* _Exercise description_
Please restate every record below word for word.

───── Material provided

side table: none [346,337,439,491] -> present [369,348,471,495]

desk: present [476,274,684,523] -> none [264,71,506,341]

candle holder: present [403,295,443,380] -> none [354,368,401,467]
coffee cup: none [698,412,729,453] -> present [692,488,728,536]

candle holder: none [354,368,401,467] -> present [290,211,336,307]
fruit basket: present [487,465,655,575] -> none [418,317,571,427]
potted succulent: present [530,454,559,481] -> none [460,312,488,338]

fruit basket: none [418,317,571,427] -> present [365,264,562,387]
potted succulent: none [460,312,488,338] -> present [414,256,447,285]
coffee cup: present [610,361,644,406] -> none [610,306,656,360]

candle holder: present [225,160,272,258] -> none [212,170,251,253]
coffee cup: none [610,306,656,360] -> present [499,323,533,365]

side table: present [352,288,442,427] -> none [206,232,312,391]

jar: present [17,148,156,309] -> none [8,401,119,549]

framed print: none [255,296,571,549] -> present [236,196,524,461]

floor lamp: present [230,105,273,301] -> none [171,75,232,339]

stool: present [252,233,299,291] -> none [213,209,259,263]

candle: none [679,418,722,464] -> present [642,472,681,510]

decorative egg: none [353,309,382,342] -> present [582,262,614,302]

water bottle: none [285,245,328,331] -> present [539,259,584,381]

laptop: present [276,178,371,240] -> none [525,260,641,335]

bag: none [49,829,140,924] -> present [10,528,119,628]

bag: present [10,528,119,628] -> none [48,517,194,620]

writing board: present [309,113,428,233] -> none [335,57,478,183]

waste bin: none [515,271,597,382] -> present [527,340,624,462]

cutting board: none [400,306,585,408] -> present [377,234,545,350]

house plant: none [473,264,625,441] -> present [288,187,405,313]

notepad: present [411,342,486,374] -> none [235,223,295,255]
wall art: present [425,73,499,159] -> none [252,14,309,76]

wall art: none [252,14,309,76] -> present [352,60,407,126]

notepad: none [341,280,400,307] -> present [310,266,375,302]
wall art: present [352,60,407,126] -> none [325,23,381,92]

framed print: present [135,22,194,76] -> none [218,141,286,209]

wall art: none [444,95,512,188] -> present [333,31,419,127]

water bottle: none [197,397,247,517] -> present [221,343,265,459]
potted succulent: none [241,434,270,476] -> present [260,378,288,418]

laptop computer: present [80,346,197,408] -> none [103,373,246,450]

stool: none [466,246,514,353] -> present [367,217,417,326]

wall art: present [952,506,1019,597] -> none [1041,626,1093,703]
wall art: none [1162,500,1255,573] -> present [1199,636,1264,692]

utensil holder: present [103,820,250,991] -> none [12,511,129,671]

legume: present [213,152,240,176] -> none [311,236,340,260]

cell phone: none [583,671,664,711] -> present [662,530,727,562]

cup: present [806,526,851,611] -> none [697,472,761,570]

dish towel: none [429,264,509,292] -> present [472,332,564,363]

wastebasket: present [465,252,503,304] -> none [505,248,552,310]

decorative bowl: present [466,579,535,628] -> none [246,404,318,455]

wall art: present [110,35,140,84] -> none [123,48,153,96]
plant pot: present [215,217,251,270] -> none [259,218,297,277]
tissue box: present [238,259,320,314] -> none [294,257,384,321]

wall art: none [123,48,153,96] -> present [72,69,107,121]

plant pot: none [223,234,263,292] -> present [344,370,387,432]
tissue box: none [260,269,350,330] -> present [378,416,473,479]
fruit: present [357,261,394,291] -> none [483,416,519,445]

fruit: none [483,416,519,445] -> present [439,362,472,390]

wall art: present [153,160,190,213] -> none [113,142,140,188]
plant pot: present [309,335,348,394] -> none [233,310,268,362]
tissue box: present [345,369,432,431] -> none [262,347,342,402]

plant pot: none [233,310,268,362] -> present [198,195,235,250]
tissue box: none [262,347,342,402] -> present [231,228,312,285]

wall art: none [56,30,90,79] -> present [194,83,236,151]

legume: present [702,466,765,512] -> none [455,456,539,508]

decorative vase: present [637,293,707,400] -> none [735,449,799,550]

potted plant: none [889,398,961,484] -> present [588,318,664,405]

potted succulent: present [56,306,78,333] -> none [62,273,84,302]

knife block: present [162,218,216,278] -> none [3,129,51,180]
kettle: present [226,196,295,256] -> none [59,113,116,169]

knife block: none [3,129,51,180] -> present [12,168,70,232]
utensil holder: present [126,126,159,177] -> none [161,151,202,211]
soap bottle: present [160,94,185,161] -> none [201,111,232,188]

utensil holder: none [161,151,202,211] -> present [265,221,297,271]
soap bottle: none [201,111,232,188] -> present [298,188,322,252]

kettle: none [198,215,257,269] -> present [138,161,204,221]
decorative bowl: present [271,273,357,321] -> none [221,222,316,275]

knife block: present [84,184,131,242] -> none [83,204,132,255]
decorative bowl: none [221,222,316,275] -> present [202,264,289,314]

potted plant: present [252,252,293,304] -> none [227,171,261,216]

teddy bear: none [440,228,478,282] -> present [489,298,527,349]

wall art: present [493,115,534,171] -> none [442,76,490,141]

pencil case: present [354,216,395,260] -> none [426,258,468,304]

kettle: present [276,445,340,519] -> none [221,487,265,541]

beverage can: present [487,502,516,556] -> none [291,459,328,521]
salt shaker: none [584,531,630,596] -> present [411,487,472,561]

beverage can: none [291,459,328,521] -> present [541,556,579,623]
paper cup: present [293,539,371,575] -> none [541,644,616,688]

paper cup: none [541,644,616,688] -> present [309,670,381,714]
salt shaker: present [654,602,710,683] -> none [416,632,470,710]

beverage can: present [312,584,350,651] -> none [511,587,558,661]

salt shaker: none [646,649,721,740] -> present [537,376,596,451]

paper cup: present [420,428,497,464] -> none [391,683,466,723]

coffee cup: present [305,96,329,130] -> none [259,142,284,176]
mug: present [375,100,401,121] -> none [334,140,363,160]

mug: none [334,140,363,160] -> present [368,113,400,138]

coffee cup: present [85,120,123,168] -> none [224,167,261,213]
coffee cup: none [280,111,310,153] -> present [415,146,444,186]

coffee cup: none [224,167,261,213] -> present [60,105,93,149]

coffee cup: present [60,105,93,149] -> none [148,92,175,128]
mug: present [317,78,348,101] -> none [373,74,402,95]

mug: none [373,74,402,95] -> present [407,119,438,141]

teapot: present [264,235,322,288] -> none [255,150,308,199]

──────────

* _Result of the task_
side table: none [346,337,439,491] -> present [369,348,471,495]

desk: present [476,274,684,523] -> none [264,71,506,341]

candle holder: present [403,295,443,380] -> none [354,368,401,467]
coffee cup: none [698,412,729,453] -> present [692,488,728,536]

candle holder: none [354,368,401,467] -> present [290,211,336,307]
fruit basket: present [487,465,655,575] -> none [418,317,571,427]
potted succulent: present [530,454,559,481] -> none [460,312,488,338]

fruit basket: none [418,317,571,427] -> present [365,264,562,387]
potted succulent: none [460,312,488,338] -> present [414,256,447,285]
coffee cup: present [610,361,644,406] -> none [610,306,656,360]

candle holder: present [225,160,272,258] -> none [212,170,251,253]
coffee cup: none [610,306,656,360] -> present [499,323,533,365]

side table: present [352,288,442,427] -> none [206,232,312,391]

jar: present [17,148,156,309] -> none [8,401,119,549]

framed print: none [255,296,571,549] -> present [236,196,524,461]

floor lamp: present [230,105,273,301] -> none [171,75,232,339]

stool: present [252,233,299,291] -> none [213,209,259,263]

candle: none [679,418,722,464] -> present [642,472,681,510]

decorative egg: none [353,309,382,342] -> present [582,262,614,302]

water bottle: none [285,245,328,331] -> present [539,259,584,381]

laptop: present [276,178,371,240] -> none [525,260,641,335]

bag: none [49,829,140,924] -> present [10,528,119,628]

bag: present [10,528,119,628] -> none [48,517,194,620]

writing board: present [309,113,428,233] -> none [335,57,478,183]

waste bin: none [515,271,597,382] -> present [527,340,624,462]

cutting board: none [400,306,585,408] -> present [377,234,545,350]

house plant: none [473,264,625,441] -> present [288,187,405,313]

notepad: present [411,342,486,374] -> none [235,223,295,255]
wall art: present [425,73,499,159] -> none [252,14,309,76]

wall art: none [252,14,309,76] -> present [352,60,407,126]

notepad: none [341,280,400,307] -> present [310,266,375,302]
wall art: present [352,60,407,126] -> none [325,23,381,92]

framed print: present [135,22,194,76] -> none [218,141,286,209]

wall art: none [444,95,512,188] -> present [333,31,419,127]

water bottle: none [197,397,247,517] -> present [221,343,265,459]
potted succulent: none [241,434,270,476] -> present [260,378,288,418]

laptop computer: present [80,346,197,408] -> none [103,373,246,450]

stool: none [466,246,514,353] -> present [367,217,417,326]

wall art: present [952,506,1019,597] -> none [1041,626,1093,703]
wall art: none [1162,500,1255,573] -> present [1199,636,1264,692]

utensil holder: present [103,820,250,991] -> none [12,511,129,671]

legume: present [213,152,240,176] -> none [311,236,340,260]

cell phone: none [583,671,664,711] -> present [662,530,727,562]

cup: present [806,526,851,611] -> none [697,472,761,570]

dish towel: none [429,264,509,292] -> present [472,332,564,363]

wastebasket: present [465,252,503,304] -> none [505,248,552,310]

decorative bowl: present [466,579,535,628] -> none [246,404,318,455]

wall art: present [110,35,140,84] -> none [123,48,153,96]
plant pot: present [215,217,251,270] -> none [259,218,297,277]
tissue box: present [238,259,320,314] -> none [294,257,384,321]

wall art: none [123,48,153,96] -> present [72,69,107,121]

plant pot: none [223,234,263,292] -> present [344,370,387,432]
tissue box: none [260,269,350,330] -> present [378,416,473,479]
fruit: present [357,261,394,291] -> none [483,416,519,445]

fruit: none [483,416,519,445] -> present [439,362,472,390]

wall art: present [153,160,190,213] -> none [113,142,140,188]
plant pot: present [309,335,348,394] -> none [233,310,268,362]
tissue box: present [345,369,432,431] -> none [262,347,342,402]

plant pot: none [233,310,268,362] -> present [198,195,235,250]
tissue box: none [262,347,342,402] -> present [231,228,312,285]

wall art: none [56,30,90,79] -> present [194,83,236,151]

legume: present [702,466,765,512] -> none [455,456,539,508]

decorative vase: present [637,293,707,400] -> none [735,449,799,550]

potted plant: none [889,398,961,484] -> present [588,318,664,405]

potted succulent: present [56,306,78,333] -> none [62,273,84,302]

knife block: present [162,218,216,278] -> none [3,129,51,180]
kettle: present [226,196,295,256] -> none [59,113,116,169]

knife block: none [3,129,51,180] -> present [12,168,70,232]
utensil holder: present [126,126,159,177] -> none [161,151,202,211]
soap bottle: present [160,94,185,161] -> none [201,111,232,188]

utensil holder: none [161,151,202,211] -> present [265,221,297,271]
soap bottle: none [201,111,232,188] -> present [298,188,322,252]

kettle: none [198,215,257,269] -> present [138,161,204,221]
decorative bowl: present [271,273,357,321] -> none [221,222,316,275]

knife block: present [84,184,131,242] -> none [83,204,132,255]
decorative bowl: none [221,222,316,275] -> present [202,264,289,314]

potted plant: present [252,252,293,304] -> none [227,171,261,216]

teddy bear: none [440,228,478,282] -> present [489,298,527,349]

wall art: present [493,115,534,171] -> none [442,76,490,141]

pencil case: present [354,216,395,260] -> none [426,258,468,304]

kettle: present [276,445,340,519] -> none [221,487,265,541]

beverage can: present [487,502,516,556] -> none [291,459,328,521]
salt shaker: none [584,531,630,596] -> present [411,487,472,561]

beverage can: none [291,459,328,521] -> present [541,556,579,623]
paper cup: present [293,539,371,575] -> none [541,644,616,688]

paper cup: none [541,644,616,688] -> present [309,670,381,714]
salt shaker: present [654,602,710,683] -> none [416,632,470,710]

beverage can: present [312,584,350,651] -> none [511,587,558,661]

salt shaker: none [646,649,721,740] -> present [537,376,596,451]

paper cup: present [420,428,497,464] -> none [391,683,466,723]

coffee cup: present [305,96,329,130] -> none [259,142,284,176]
mug: present [375,100,401,121] -> none [334,140,363,160]

mug: none [334,140,363,160] -> present [368,113,400,138]

coffee cup: present [85,120,123,168] -> none [224,167,261,213]
coffee cup: none [280,111,310,153] -> present [415,146,444,186]

coffee cup: none [224,167,261,213] -> present [60,105,93,149]

coffee cup: present [60,105,93,149] -> none [148,92,175,128]
mug: present [317,78,348,101] -> none [373,74,402,95]

mug: none [373,74,402,95] -> present [407,119,438,141]

teapot: present [264,235,322,288] -> none [255,150,308,199]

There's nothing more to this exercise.